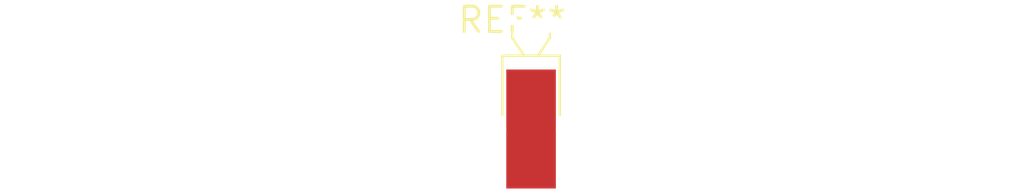
<source format=kicad_pcb>
(kicad_pcb (version 20240108) (generator pcbnew)

  (general
    (thickness 1.6)
  )

  (paper "A4")
  (layers
    (0 "F.Cu" signal)
    (31 "B.Cu" signal)
    (32 "B.Adhes" user "B.Adhesive")
    (33 "F.Adhes" user "F.Adhesive")
    (34 "B.Paste" user)
    (35 "F.Paste" user)
    (36 "B.SilkS" user "B.Silkscreen")
    (37 "F.SilkS" user "F.Silkscreen")
    (38 "B.Mask" user)
    (39 "F.Mask" user)
    (40 "Dwgs.User" user "User.Drawings")
    (41 "Cmts.User" user "User.Comments")
    (42 "Eco1.User" user "User.Eco1")
    (43 "Eco2.User" user "User.Eco2")
    (44 "Edge.Cuts" user)
    (45 "Margin" user)
    (46 "B.CrtYd" user "B.Courtyard")
    (47 "F.CrtYd" user "F.Courtyard")
    (48 "B.Fab" user)
    (49 "F.Fab" user)
    (50 "User.1" user)
    (51 "User.2" user)
    (52 "User.3" user)
    (53 "User.4" user)
    (54 "User.5" user)
    (55 "User.6" user)
    (56 "User.7" user)
    (57 "User.8" user)
    (58 "User.9" user)
  )

  (setup
    (pad_to_mask_clearance 0)
    (pcbplotparams
      (layerselection 0x00010fc_ffffffff)
      (plot_on_all_layers_selection 0x0000000_00000000)
      (disableapertmacros false)
      (usegerberextensions false)
      (usegerberattributes false)
      (usegerberadvancedattributes false)
      (creategerberjobfile false)
      (dashed_line_dash_ratio 12.000000)
      (dashed_line_gap_ratio 3.000000)
      (svgprecision 4)
      (plotframeref false)
      (viasonmask false)
      (mode 1)
      (useauxorigin false)
      (hpglpennumber 1)
      (hpglpenspeed 20)
      (hpglpendiameter 15.000000)
      (dxfpolygonmode false)
      (dxfimperialunits false)
      (dxfusepcbnewfont false)
      (psnegative false)
      (psa4output false)
      (plotreference false)
      (plotvalue false)
      (plotinvisibletext false)
      (sketchpadsonfab false)
      (subtractmaskfromsilk false)
      (outputformat 1)
      (mirror false)
      (drillshape 1)
      (scaleselection 1)
      (outputdirectory "")
    )
  )

  (net 0 "")

  (footprint "Crystal_DS26_D2.0mm_L6.0mm_Horizontal_1EP_style2" (layer "F.Cu") (at 0 0))

)

</source>
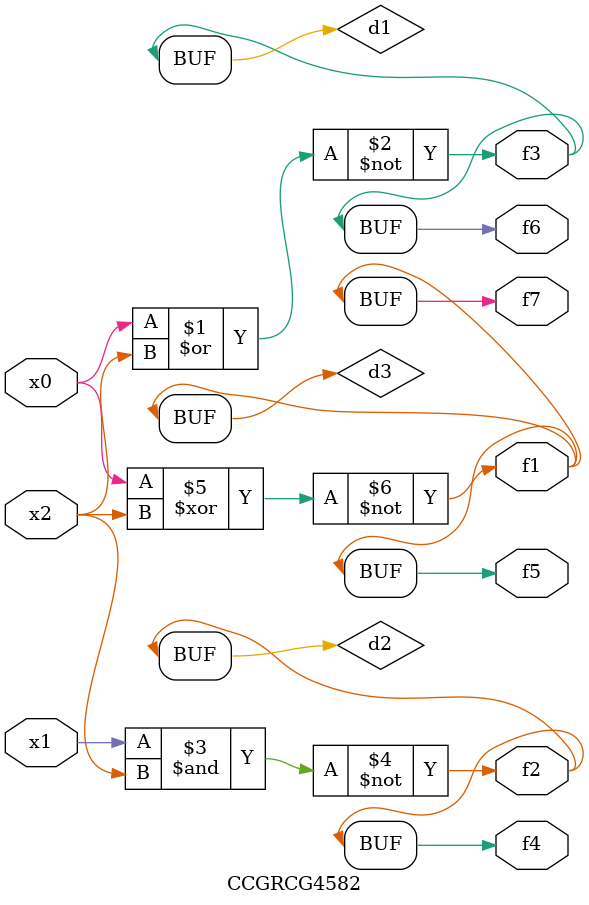
<source format=v>
module CCGRCG4582(
	input x0, x1, x2,
	output f1, f2, f3, f4, f5, f6, f7
);

	wire d1, d2, d3;

	nor (d1, x0, x2);
	nand (d2, x1, x2);
	xnor (d3, x0, x2);
	assign f1 = d3;
	assign f2 = d2;
	assign f3 = d1;
	assign f4 = d2;
	assign f5 = d3;
	assign f6 = d1;
	assign f7 = d3;
endmodule

</source>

▶ _Instructions for the task_
Task for the records above: copy every line in which the word "CrtYd" occurs.

▶ _Answer to the problem_
    (46 "B.CrtYd" user "B.Courtyard")
    (47 "F.CrtYd" user "F.Courtyard")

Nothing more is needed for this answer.